Polar Performance Chart with Global Normalization

3. Raw Scores (`norm=”none”`)¶

This mode is for experts who want to see the un-scaled metric values directly. The radial axis is relabeled to show the raw scores.

kd.plot_regression_performance(
    y_true, y_pred_good, y_pred_biased,
    names=model_names,
    metric_labels=metric_labels,
    norm="none",
    title="Regression Model Performance (No Norm)",
    savefig="gallery/images/gallery_plot_regression_performance_none.png"
)
plt.close()

Polar Performance Chart with No Normalization

🧠 Analysis and Interpretation (Expert Mode)
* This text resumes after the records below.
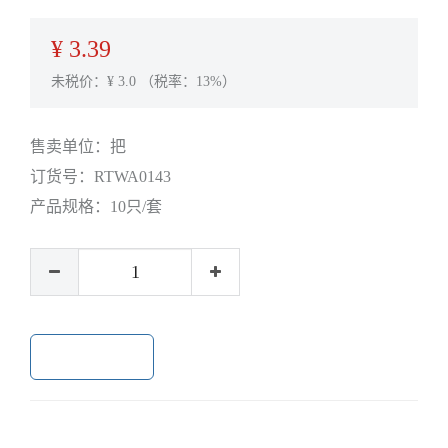
¥
3.39
未税价：¥
3.0
（税率：13%）
售卖单位：
把
订货号：
RTWA0143
产品规格：
10只/套
加入购物车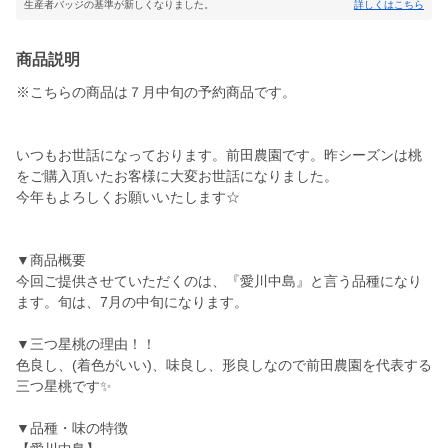
生産者バッジの基準が新しくなりました。
詳しくはこちら
商品説明
※こちらの商品は７月中旬の予約商品です。
いつもお世話になっております。前田農園です。昨シーズンは桃
をご購入頂いたお客様に大変お世話になりました。
今年もよろしくお願いいたします☆
▼商品概要
今回ご提供させていただくのは、『愛川中島』と言う品種になり
ます。旬は、7月の中旬になります。
▼三つ星桃の理由！！
色良し、(着色がいい)、味良し、形良しなので前田農園を代表する
三つ星桃です✨
▼品種・味の特徴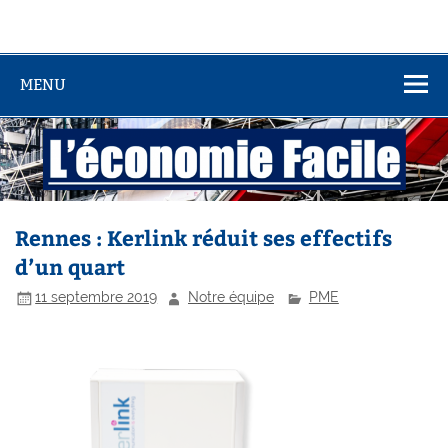
MENU
Rennes : Kerlink réduit ses effectifs
d’un quart
11 septembre 2019
Notre équipe
PME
This mode provides the most direct, unfiltered view of the raw performance scores. However, it’s also the most complex to interpret because each metric exists on its own unique scale. The key is to read each metric axis independently, like separate bar charts radiating from the center.

How to Read This Plot:

Isolate a Single Metric: Pick one metric to analyze, for example, MAE. Ignore the other axes for a moment.
Read the Radial Axis for That Metric: Look at the numbers on the grid lines. For MAE and RMSE, these are negative values, where scores closer to 0 are better. For R², the values are positive, where scores closer to 1 are better.
Compare Models *Within* That Metric Only:
- For MAE, the “Good” model’s bar (purple) reaches about -4.8. The “Biased” model’s bar (yellow) only reaches about -10. Since -4.8 is a better (higher) score than -10, the “Good” model is the clear winner on this metric.
- For R², the “Good” model’s bar reaches about 0.73, while the “Biased” model’s bar is extremely short, showing a very poor raw R² score.
Repeat for Each Metric.

⚠️ Critical Warning:

Do not visually compare the length of a bar for one metric to the length of a bar for another. For example, comparing the length of the R² bar to the RMSE bar is meaningless, as they represent completely different units and scales.

💡 When to Use:

When you need to see the exact numerical scores on the plot itself without needing to consult a separate table.
To assess the absolute magnitude of your model’s errors, not just its relative ranking compared to other models.
For technical reports aimed at audiences who understand that the axes have different units and can interpret multi-scale plots.